Tracheostomy Emergency 002

Tracheostomy Emergency 002

Author: Chris Nickson
Reviewers: Andrew Udy, Chris Hebel

A 38 year-old man with a history of severe traumatic brain injury is undergoing rehabiliation. He has trachestomy tube in situ. A percutaneous tracheostomy was performed 2 months ago, when he was in ICU for airway protection and to assist sputum clearance.

Today he started coughing up sputum and became unsettled. After a coughing fit he pulled at his trachestomy tube, then pushed it back in. Over the past few minutes there has been a small amount of bleeding around the trachostomy site and the patient has developed marked respiratory distress.

The staff at the bedside have removed the inner cannula from the tracheostomy tube and administered 15 L/min O2 via a tracheostomy hood. Unfortunately, his SpO2 is falling and his chest is not moving normally despite significant respiratory effort.

You asked to urgently assess him.

Q1. What will you do immediately?

As always, assess ABCs and call for help early

  • look, listen and feel for breathing at the mouth and tracheostomy
  • perform CPR if indicated

The airway is the priority!

  • This patient has signs of complete airway obstruction: hypoxia with absent or paradoxical chest movement despite increased respiratory effort.

High flow oxygen should be administered to the mouth/ nose and to the stoma site.

  • If the tracheostomy tube is cuffed, you will need to deflate the cuff to oxygenate via the nose/ mouth.

The next step is to remove the inner cannula (and plug or speaking valve if present)

  • usually, as in this case, the bedside nurse performs this step before calling for help — always confirm that this has occurred, do not assume!

Next it is important to check if tracheostomy tube is patent or displaced. This is done by passing a suction catheter through the tracheostomy tube and suctioning.

  • If the suction catheter cannot be passed then the tube is either blocked or displaced. Note that even if able to pass then the tube could still have a partial blockage or be partially displaced, though there is typically increased resistance.
  • If capnography (carbon dioxide / CO2 monitoring) is available, the position and patency of the tracheostomy tube can be confirmed by colour change (purple to yellow) on a colorimetric device or by the presence of an end-tidal CO2 (ETCO2) waveform.

You discover that a suction catheter does not pass through the tracheostomy tube. The patient is still in respiratory distress, is hypoxic and his chest is not moving normally.

Q2. Should you attempt positive pressure ventilation with bag-valve apparatus next?

No!

Only attempt postive pressure ventilation once the position of the tracheostomy tube within the trachea has been confirmed (e.g. able to pass suction catheter freely through the tracheostomy tube).

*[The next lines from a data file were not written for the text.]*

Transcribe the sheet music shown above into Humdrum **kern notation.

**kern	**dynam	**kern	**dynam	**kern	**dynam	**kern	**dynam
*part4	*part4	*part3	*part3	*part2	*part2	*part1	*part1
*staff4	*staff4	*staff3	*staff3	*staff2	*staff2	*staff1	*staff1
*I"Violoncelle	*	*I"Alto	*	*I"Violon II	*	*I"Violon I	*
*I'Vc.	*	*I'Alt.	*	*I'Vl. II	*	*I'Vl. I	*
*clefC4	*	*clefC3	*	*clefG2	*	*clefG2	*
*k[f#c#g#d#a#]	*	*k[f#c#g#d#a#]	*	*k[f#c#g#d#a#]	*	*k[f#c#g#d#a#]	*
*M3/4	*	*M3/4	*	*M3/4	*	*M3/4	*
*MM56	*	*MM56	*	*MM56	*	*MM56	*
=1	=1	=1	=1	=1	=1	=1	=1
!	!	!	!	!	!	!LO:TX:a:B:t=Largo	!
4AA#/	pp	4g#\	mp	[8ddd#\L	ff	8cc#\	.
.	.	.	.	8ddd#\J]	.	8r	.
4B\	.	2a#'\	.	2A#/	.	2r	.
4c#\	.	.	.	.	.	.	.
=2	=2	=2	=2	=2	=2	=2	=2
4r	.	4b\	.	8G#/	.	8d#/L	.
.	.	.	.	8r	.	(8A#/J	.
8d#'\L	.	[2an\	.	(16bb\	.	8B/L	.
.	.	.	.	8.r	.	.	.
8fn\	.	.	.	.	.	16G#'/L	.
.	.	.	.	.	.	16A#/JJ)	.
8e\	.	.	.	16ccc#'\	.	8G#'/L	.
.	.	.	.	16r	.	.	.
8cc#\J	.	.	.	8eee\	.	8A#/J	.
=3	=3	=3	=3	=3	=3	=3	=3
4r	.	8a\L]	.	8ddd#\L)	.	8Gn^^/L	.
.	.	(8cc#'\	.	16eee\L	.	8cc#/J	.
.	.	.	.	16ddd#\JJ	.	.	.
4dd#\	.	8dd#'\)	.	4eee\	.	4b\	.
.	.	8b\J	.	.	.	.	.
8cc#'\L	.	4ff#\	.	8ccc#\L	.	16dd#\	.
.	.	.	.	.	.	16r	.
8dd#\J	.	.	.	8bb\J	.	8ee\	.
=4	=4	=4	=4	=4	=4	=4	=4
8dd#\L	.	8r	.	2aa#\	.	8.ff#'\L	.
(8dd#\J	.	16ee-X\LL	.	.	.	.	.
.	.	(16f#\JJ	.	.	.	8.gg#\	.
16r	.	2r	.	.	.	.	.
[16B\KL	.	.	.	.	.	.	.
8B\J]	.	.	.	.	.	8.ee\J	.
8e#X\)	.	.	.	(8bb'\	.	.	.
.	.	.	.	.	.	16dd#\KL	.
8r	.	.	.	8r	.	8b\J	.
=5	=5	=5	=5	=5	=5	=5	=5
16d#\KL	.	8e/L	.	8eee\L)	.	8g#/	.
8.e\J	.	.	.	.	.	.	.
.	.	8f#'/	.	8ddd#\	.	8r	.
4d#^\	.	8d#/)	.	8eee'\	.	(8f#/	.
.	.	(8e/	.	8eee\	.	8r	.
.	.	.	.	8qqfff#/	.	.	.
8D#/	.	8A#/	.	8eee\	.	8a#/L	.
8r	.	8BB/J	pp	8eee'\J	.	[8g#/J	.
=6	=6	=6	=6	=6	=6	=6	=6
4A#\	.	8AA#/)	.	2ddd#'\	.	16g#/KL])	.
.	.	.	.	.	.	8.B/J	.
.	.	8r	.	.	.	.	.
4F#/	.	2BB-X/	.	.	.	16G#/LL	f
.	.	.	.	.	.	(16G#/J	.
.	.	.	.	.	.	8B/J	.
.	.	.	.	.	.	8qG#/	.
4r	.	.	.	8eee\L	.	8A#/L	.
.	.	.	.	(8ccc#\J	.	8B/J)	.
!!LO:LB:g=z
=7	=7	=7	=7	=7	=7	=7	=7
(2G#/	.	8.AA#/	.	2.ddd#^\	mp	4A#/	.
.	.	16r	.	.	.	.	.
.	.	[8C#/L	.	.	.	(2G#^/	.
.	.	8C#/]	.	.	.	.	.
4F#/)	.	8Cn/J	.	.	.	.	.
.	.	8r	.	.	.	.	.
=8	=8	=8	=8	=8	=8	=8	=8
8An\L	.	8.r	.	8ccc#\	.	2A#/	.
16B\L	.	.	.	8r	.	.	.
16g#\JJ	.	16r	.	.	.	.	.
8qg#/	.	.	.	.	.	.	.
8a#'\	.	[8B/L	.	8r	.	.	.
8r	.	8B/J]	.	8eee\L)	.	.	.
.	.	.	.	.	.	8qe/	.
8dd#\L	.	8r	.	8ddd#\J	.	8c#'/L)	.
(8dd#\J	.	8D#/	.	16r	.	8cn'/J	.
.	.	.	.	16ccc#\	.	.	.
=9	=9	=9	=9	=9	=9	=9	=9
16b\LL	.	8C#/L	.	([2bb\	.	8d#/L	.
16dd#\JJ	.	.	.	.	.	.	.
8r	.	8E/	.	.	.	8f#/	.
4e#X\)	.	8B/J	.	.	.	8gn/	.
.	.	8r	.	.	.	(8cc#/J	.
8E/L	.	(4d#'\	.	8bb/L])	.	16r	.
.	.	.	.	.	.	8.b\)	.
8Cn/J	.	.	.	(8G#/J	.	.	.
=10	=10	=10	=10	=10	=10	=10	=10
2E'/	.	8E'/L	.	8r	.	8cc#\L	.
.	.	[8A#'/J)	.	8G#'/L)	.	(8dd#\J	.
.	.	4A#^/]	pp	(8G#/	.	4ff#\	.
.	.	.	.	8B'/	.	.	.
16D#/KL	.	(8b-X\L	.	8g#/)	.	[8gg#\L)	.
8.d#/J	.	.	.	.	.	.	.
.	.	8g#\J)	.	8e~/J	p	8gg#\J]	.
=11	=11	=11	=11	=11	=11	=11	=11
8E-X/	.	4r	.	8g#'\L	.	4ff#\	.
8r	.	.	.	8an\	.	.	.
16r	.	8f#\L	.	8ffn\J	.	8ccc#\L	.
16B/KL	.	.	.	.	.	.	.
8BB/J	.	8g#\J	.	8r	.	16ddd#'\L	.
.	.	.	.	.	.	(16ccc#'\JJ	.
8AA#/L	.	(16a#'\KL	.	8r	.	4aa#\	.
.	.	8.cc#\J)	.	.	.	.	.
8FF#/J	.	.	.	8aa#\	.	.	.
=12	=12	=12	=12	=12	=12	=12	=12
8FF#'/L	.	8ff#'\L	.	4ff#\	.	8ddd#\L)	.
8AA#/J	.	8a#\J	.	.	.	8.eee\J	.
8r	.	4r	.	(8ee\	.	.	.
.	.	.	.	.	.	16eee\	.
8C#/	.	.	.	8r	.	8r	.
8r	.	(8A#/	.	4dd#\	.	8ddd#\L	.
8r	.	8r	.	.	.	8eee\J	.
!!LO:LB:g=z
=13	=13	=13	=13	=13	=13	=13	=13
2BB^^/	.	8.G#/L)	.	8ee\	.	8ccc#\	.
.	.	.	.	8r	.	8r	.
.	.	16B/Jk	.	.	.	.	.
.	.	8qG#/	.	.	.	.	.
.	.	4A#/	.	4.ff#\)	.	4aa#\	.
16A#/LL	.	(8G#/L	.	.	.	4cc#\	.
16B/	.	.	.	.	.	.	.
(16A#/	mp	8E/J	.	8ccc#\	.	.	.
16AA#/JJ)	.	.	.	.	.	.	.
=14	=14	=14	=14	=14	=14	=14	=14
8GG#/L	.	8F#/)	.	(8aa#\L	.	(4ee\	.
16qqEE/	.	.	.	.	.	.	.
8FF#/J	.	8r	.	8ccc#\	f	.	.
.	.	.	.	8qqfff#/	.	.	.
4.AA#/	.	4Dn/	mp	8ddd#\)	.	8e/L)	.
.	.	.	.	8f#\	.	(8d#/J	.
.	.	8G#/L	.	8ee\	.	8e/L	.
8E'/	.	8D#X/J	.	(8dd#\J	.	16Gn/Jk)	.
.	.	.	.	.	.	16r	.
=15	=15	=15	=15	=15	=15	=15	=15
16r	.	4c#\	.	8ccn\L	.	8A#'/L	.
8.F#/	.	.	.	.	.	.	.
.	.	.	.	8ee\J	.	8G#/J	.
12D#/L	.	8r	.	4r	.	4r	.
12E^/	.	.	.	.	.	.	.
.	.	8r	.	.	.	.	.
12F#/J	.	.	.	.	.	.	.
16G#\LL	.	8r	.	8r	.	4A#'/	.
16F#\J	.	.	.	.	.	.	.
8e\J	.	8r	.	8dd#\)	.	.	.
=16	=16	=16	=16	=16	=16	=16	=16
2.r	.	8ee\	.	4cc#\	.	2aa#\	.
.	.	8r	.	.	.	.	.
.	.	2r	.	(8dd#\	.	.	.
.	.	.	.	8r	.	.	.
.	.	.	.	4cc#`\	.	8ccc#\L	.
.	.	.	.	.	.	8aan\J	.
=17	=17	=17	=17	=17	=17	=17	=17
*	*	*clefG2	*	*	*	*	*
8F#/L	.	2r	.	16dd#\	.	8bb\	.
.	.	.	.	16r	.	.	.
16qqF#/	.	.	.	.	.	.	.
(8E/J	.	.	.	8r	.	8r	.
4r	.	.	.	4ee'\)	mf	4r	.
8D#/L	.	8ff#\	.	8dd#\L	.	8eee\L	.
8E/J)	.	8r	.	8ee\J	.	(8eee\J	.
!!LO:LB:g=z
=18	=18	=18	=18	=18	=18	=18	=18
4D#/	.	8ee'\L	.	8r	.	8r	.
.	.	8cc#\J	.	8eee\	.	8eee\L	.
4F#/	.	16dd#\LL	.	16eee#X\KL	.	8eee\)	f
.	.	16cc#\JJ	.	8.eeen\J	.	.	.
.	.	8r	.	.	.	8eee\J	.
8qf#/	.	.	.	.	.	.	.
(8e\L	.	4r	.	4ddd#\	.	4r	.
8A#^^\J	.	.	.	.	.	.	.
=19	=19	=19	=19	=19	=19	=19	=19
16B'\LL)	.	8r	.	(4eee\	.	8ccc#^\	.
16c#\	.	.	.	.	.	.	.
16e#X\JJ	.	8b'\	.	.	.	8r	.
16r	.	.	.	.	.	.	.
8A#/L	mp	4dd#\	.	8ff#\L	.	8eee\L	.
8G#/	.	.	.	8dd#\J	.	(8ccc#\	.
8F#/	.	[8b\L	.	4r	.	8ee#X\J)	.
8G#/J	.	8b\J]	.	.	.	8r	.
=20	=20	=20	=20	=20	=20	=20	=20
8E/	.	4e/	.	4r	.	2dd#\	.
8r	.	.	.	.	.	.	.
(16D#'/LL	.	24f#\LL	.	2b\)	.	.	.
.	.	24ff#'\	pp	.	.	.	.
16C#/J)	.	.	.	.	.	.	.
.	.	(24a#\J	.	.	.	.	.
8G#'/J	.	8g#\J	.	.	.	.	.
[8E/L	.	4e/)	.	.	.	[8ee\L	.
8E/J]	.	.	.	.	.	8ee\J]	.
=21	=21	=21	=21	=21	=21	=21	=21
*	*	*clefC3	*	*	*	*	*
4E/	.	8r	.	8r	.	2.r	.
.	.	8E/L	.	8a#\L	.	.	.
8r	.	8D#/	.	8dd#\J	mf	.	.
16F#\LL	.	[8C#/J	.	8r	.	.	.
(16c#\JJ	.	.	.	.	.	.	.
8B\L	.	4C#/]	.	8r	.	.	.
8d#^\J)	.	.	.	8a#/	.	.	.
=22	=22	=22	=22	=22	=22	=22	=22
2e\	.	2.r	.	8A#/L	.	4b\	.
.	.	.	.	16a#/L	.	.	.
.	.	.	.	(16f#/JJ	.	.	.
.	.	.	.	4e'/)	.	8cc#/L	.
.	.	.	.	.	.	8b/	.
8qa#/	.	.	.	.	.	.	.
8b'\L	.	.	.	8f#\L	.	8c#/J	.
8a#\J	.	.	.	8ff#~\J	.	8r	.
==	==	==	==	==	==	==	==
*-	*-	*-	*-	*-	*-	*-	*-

Given the clinical information provided the patient may have created a false tract by traumatically replacing the tracheostomy tube in the stoma. A malpositioned tube can directly obstruct the trachea, or indirectly due to local swelling and bleeding. If the tracheostomy tube is positioned in the subcutaneous tissue, rather than in the trachea, positive pressure ventilation will result in subcutaneous emphysema that may worsen airway obstruction and make intubation difficult.

Q3. What should you do next?

Remove the tracheostomy tube!

  • Inability to pass a suction catheter means that the tracheostomy tube is either blocked or displaced, and should be removed.
  • This can be a difficult act for doctors to commit to perform. The bottom line is that if it is not working, take it out. Failure to act in this situation can result in severe hypoxic injury or death.

Oxygenation and ventilation via the oral route is usually effective

  • Always check patients’ histories to ensure that they have not had a laryngectomy, bilateral vocal cord palsies or some other reason why this may be difficult or impossible
  • Remember to cover the tracheostomy site during oxygenation and ventilation via the oral route (e.g. apply gauze and gentle pressure)
  • The airway can be optimised using head tilt and chin lift, or jaw thrust. Use airway adjuncts as required.

If the oral airway management is unsuccessful, attempt oxygenation and ventilation via the stoma

  • options include the use of a paediatric mask or a laryngeal mask airway (LMA) held over the stoma site

If the patient’s respiratory distress and oxygenation doses not improve with these measures, a definitive airway (e.g. oral endotracheal intubation) is usually indicated.

You remove the tracheostomy tube and oxygenate the patient via a face mask. His hypoxia resolves and his respiratory distress settles. You then notify the appropriate consultants and document the events, your assessment and the ongoing management plan.

References and links

All case-based scenarios on INTENSIVE are fictional. They may include realistic non-identifiable clinical data and are derived from learning points taken from clinical practice. Clinical details are not those of any particular person; they are created to add educational value to the scenarios.